_Auftrag_
Aktualisiere das gesamte Material, indem du „fluide frigorigène“ überall durch „réfrigérant“ ersetzt, und lass alles andere unverändert. Gib die Bilder in der Antwort nicht mit aus.

_Quelldaten_
-.-.-

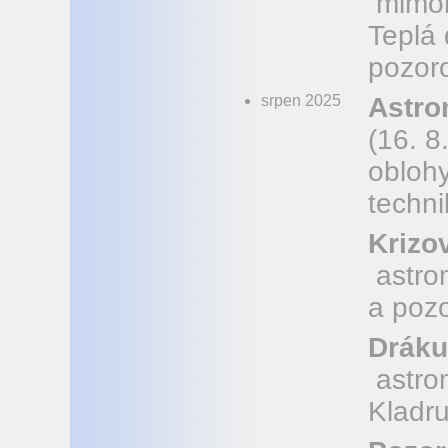
mimoř
Teplá
pozoro
srpen 2025
Astro
(16. 8
obloh
techni
Krizov
astro
a pozo
Dráku
astro
Kladr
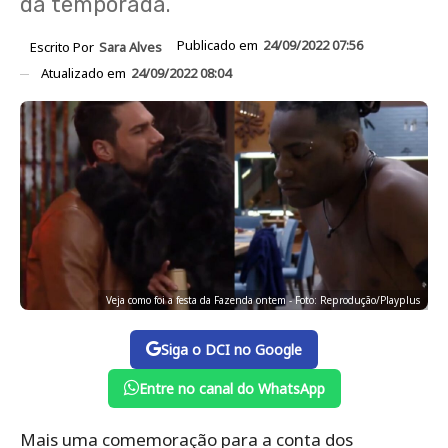
da temporada.
Publicado em
24/09/2022 07:56
Escrito Por
Sara Alves
Atualizado em
24/09/2022 08:04
Veja como foi a festa da Fazenda ontem - Foto: Reprodução/Playplus
Siga o DCI no Google
Entre no canal do WhatsApp
Mais uma comemoração para a conta dos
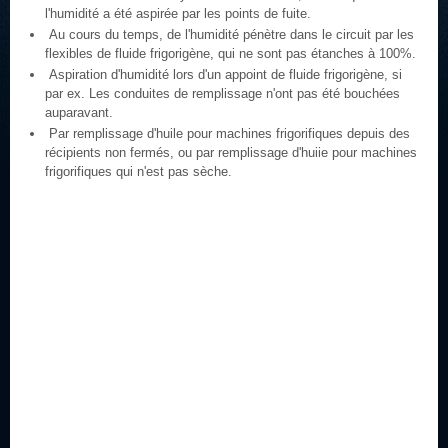
l'humidité a été aspirée par les points de fuite.
Au cours du temps, de l'humidité pénètre dans le circuit par les
flexibles de fluide frigorigène, qui ne sont pas étanches à 100%.
Aspiration d'humidité lors d'un appoint de fluide frigorigène, si
par ex. Les conduites de remplissage n'ont pas été bouchées
auparavant.
Par remplissage d'huile pour machines frigorifiques depuis des
récipients non fermés, ou par remplissage d'huiie pour machines
frigorifiques qui n'est pas sèche.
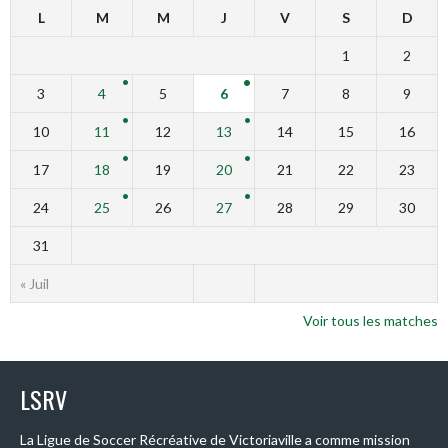
L
M
M
J
V
S
D
1
2
3
4
5
6
7
8
9
10
11
12
13
14
15
16
17
18
19
20
21
22
23
24
25
26
27
28
29
30
31
« Juil
Voir tous les matches
LSRV
La Ligue de Soccer Récréative de Victoriaville a comme mission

-.-.-

_Antwortbereich_
mimoř
Teplá
pozoro
srpen 2025
Astro
(16. 8
obloh
techni
Krizov
astro
a pozo
Dráku
astro
Kladr
da temporada.
Publicado em
24/09/2022 07:56
Escrito Por
Sara Alves
Atualizado em
24/09/2022 08:04
Veja como foi a festa da Fazenda ontem - Foto: Reprodução/Playplus
Siga o DCI no Google
Entre no canal do WhatsApp
Mais uma comemoração para a conta dos
l'humidité a été aspirée par les points de fuite.
Au cours du temps, de l'humidité pénètre dans le circuit par les
flexibles de réfrigérant, qui ne sont pas étanches à 100%.
Aspiration d'humidité lors d'un appoint de réfrigérant, si
par ex. Les conduites de remplissage n'ont pas été bouchées
auparavant.
Par remplissage d'huile pour machines frigorifiques depuis des
récipients non fermés, ou par remplissage d'huiie pour machines
frigorifiques qui n'est pas sèche.
L
M
M
J
V
S
D
1
2
3
4
5
6
7
8
9
10
11
12
13
14
15
16
17
18
19
20
21
22
23
24
25
26
27
28
29
30
31
« Juil
Voir tous les matches
LSRV
La Ligue de Soccer Récréative de Victoriaville a comme mission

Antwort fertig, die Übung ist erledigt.